Bounding boxes with keypoints:
========================

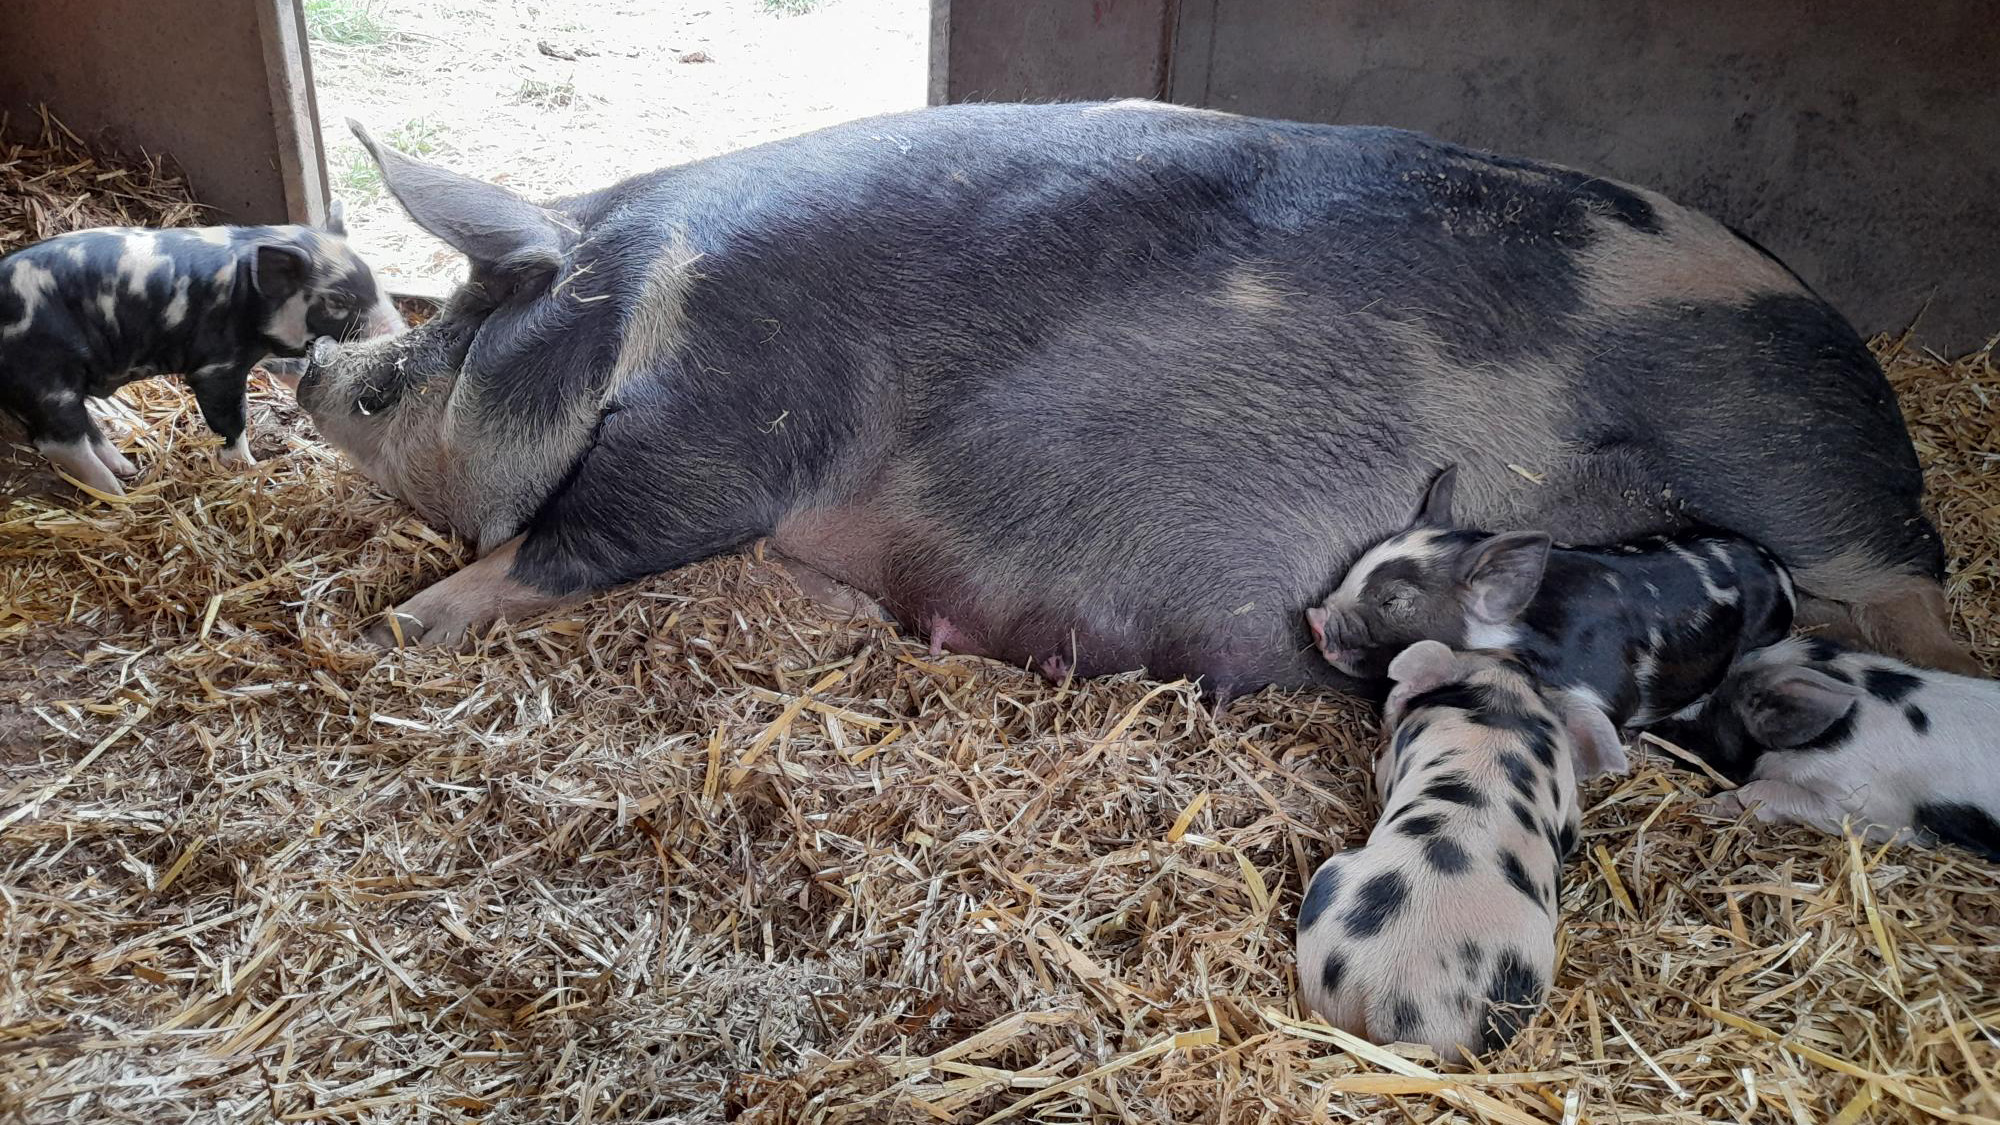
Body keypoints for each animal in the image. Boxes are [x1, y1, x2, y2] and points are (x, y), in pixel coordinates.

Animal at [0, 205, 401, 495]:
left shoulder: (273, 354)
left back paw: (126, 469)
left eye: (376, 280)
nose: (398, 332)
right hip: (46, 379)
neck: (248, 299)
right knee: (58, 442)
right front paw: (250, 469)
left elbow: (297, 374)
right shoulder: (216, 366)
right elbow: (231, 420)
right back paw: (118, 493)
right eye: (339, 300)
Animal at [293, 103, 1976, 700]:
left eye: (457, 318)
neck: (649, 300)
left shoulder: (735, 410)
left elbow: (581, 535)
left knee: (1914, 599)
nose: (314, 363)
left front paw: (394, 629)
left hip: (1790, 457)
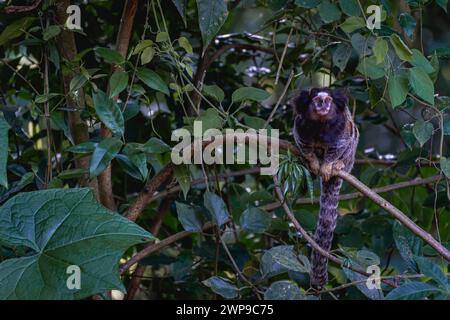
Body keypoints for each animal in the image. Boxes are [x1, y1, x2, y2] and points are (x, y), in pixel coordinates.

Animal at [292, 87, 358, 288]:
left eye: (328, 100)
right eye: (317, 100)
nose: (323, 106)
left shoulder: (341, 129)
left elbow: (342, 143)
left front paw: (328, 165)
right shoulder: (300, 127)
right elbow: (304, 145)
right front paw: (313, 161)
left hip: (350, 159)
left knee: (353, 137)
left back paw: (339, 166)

========================

## WORK REQUIRED
In your copy, exclude the pictures and repeat each entry above exactly.

## SOLUTION TO THIS PROBLEM
Body keypoints for each animal in the image. Boxes are [x1, y1, x2, y2] and points are (x, y), in pixel coordinates.

Animal at [0, 205, 401, 495]:
left shoulder: (273, 354)
left back paw: (126, 469)
left eye: (376, 280)
nose: (398, 332)
right hip: (46, 379)
neck: (248, 299)
right knee: (58, 442)
right front paw: (250, 469)
left elbow: (297, 374)
right shoulder: (216, 366)
right elbow: (231, 420)
right back paw: (118, 493)
right eye: (339, 300)
Animal at [293, 103, 1976, 700]:
left eye: (457, 318)
neck: (649, 300)
left shoulder: (735, 410)
left elbow: (581, 535)
left knee: (1914, 599)
nose: (314, 363)
left front paw: (394, 629)
left hip: (1790, 457)
Body keypoints for each animal in the image. Boxes are [x1, y1, x2, y2] and points are (x, y), in pixel coordinates.

Animal at [292, 87, 358, 288]:
left eye: (328, 100)
right eye: (317, 100)
nose: (323, 106)
left shoulder: (341, 129)
left elbow: (342, 143)
left front paw: (328, 165)
right shoulder: (300, 127)
right elbow: (304, 145)
right front paw: (313, 161)
left hip: (350, 159)
left knee: (353, 137)
left back paw: (339, 166)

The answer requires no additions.